Direct measurements of capacity have been taken for together nearly 200 jars of the three Corinthian types. For some amphora classes in some periods a size or series of sizes can be recovered, but sizes have not been recovered for Corinthian A and A'. Type A jars are on the whole much larger than those of other Greek amphora series; in all periods they held various amounts, the smallest about 18 liters, the largest 70, and the majority above 40. Type A' jars range in size from roughly 18 to 50 liters. With Corinthian B amphoras, however, the results have been more promising. Their span for the entire period of production is 19.3 to 27.6 liters, with some jars of a much smaller size, but for the early 3rd century Corinthian B jars seem to have achieved a certain intended size. Ten jars at Gela from the deposit in the Via Polieno (see above) which were measured with water held a mean of 25.0 liters +/- one standard deviation of 0.995 liter. Further measurements of chronological groups of intact Corinthian A, A' and B amphoras, when these are available, will determine whether there were "normal" sizes for Type A and A' jars as well, and for Type B jars in other periods.
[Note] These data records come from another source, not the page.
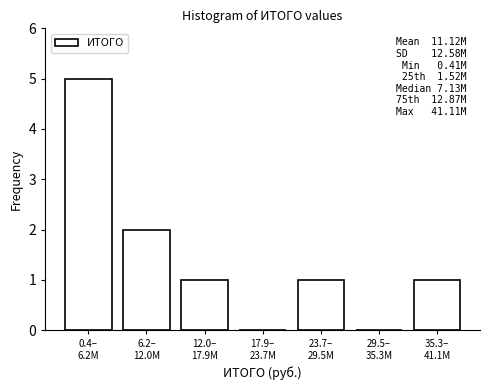

What is the greatest value displayed?

5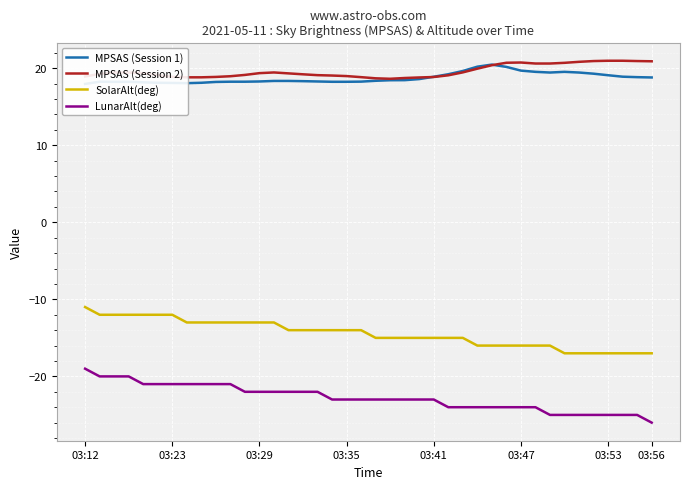

True or false: MPSAS (Session 2) and LunarAlt(deg) cross at least once.

False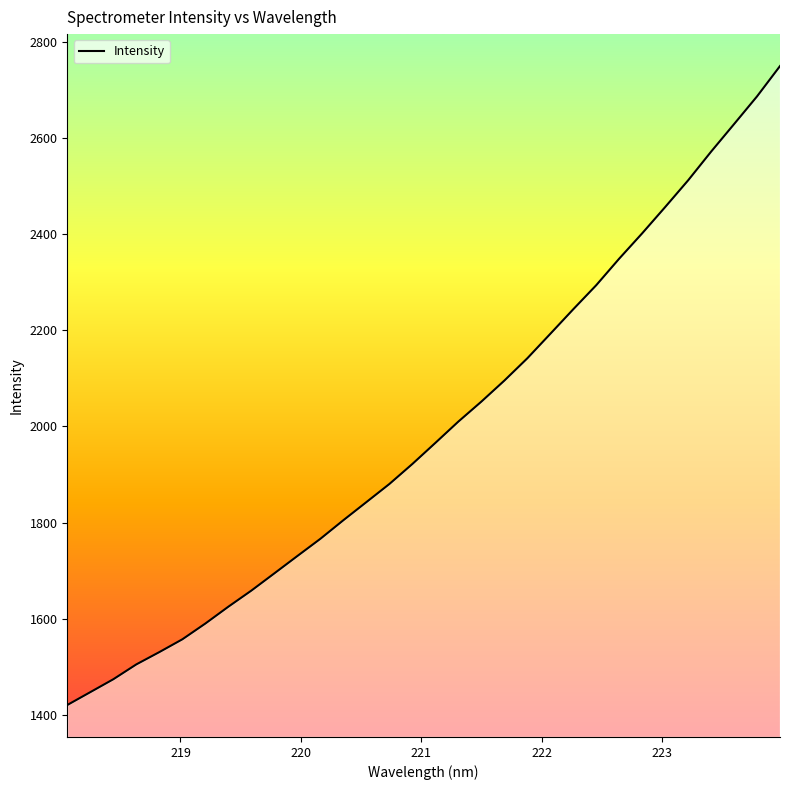

What is the smallest value displayed?

1420.8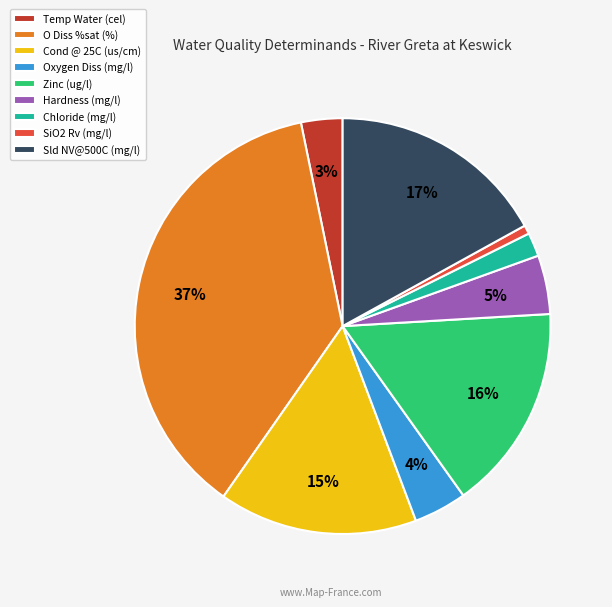

Which has a higher value, SiO2 Rv (mg/l) or Hardness (mg/l)?

Hardness (mg/l)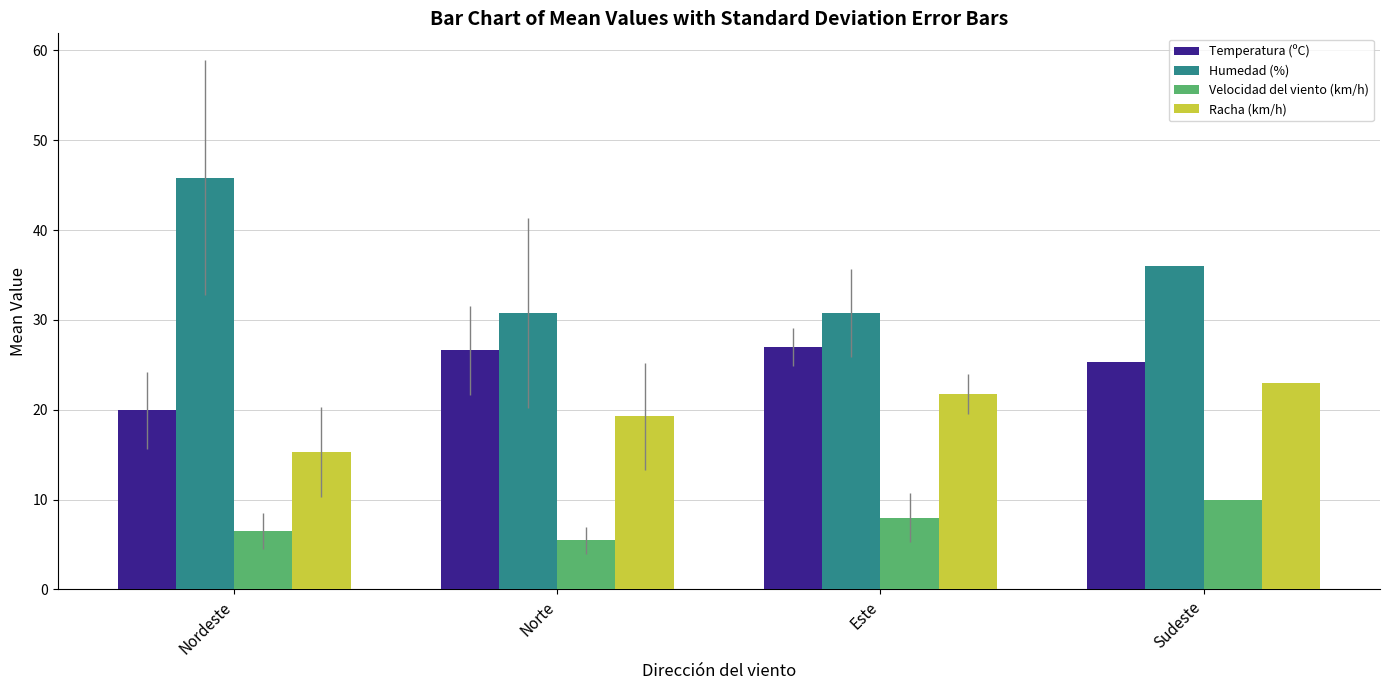

Between Nordeste and Este, which series saw the biggest shift?

Humedad (%)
Corinthian amphoras furnish important evidence about the economics and trade not only of Corinth but of the wider Greek world as well. I.B. Brashinskii and I.B. Zeest have shown that they formed at least some part of exports to the Black Sea and other areas to the northeast of the Greek mainland. Corinthian jas have not been identified hitherto in any great amount in these regions, but it is hoped that this survey will help to bring about an assessment of their role in such trade.
The results of the author's study of Corinthian amphoras first appeared as Corinthian A and B Transport Amphoras (Ph.D. dissertation, Princeton University 1978). In updated form the full work will soon appear as Corinthian Transport Amphoras.
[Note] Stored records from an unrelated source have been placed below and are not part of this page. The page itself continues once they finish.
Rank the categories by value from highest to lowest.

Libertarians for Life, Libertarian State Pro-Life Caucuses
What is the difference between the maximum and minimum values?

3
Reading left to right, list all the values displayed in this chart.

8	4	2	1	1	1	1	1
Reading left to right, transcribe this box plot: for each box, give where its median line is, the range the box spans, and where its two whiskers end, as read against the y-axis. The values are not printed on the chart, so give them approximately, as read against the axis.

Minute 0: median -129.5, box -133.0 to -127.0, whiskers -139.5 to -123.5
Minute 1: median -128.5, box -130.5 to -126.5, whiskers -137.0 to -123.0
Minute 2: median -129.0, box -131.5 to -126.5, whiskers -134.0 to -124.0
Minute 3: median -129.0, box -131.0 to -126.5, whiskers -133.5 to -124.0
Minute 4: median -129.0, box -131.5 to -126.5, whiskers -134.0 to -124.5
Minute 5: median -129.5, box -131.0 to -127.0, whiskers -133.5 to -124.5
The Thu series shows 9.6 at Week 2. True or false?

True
The following, with the short references used when they appear in this article, are interim publications on various aspects of the topic: "Corinthian Developments in the Study of Trade in the Fifth Century," Hesperia 50 (1981) 449--458 = Koehler 1981; "Amphoras on Amphoras," Hesperia 51 (1982) 284--292 = Koehler 1982; P.B. Vandiver and C.G. Koehler, "Structure, Processing, Properties and Style of Corinthian Transport Amphoras," in W.D. Kingery, ed., Technology and Style Ceramics and Civilization 2 (Columbus, Ohio 1986) 173--215 (Vandiver and Koehler 1986); I.K. Whitbread, The Application of Ceramic Petrology to the Study of Ancient Greek Transport Amphorae, with Special Reference to Corinthian Amphora Production (Ph.D. Dissertation, University of Southampton 1986) = Whitbread diss.